Speculative Methodologies: Veils of a Bog at the Western Front
13 December 2018By Gillian Haigh
Just beyond the small reception area of the Western Front, a black doorway called to me. Inside, a chorus of echoing crickets and croaks harmonized with an unworldly drone. The noise beckoned me into the tenebrous space, pulling me through the doorway into a cloth hallway cloaked in total darkness. The room opened up to reveal a dimly lit space with three large metal mobiles laden with collections of fabric, moss, dried leaves, flowers, photographs, and other found objects. The materials hung, some sweeping the floor or wall as they slowly rotated on chains. These strangely figurative compositions, coupled with the otherworldly symphonic hum of the soundscape, welcomed visitors to sink into the bog.
Veils of a Bog is a collaborative exhibition between Vanessa Brown’s sculptural practice and Michelle Helene Mackenzie’s Post-Meridiem (2018) soundscape composition. Hosted by the Western Front, an established artist run centre in Vancouver BC, Veils of a Bog is an experimental installation that investigates the liminal landscape of a bog as a place of decay and new life—a space that is both unnerving and calming, repulsive and enticing.

Structured pose output:
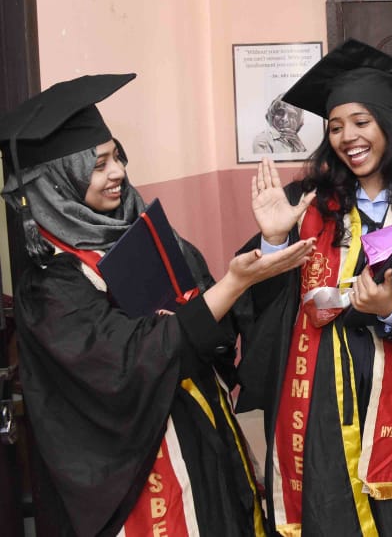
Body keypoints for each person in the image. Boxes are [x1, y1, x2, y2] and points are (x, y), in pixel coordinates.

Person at [0, 74, 315, 536]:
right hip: (133, 482)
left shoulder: (143, 234)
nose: (118, 174)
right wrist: (230, 285)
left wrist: (270, 246)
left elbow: (221, 324)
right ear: (56, 183)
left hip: (205, 447)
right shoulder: (50, 288)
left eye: (116, 157)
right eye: (98, 164)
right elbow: (129, 360)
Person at [235, 39, 392, 536]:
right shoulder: (301, 207)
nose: (347, 137)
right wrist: (271, 242)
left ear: (386, 126)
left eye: (360, 122)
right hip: (322, 405)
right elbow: (262, 311)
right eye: (335, 127)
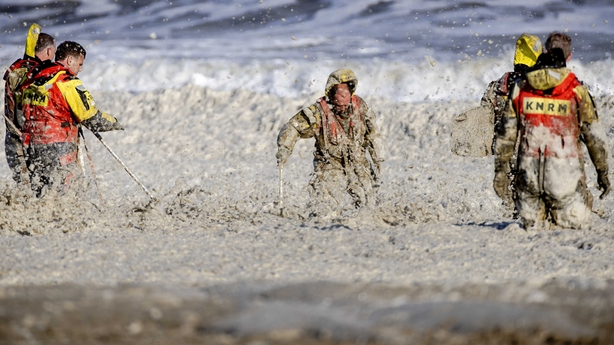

__Work instruction 1__
According to the review, whose soundscape composition is part of Veils of a Bog?
__Work instruction 2__
Please quote the review word for word, starting at "Veils of a Bog is a collaborative" and ending at "repulsive and enticing.".
These lines have no connection to the review.

__Answer 1__
Michelle Helene Mackenzie's Post-Meridiem (2018).

__Answer 2__
Veils of a Bog is a collaborative exhibition between Vanessa Brown’s sculptural practice and Michelle Helene Mackenzie’s Post-Meridiem (2018) soundscape composition. Hosted by the Western Front, an established artist run centre in Vancouver BC, Veils of a Bog is an experimental installation that investigates the liminal landscape of a bog as a place of decay and new life—a space that is both unnerving and calming, repulsive and enticing.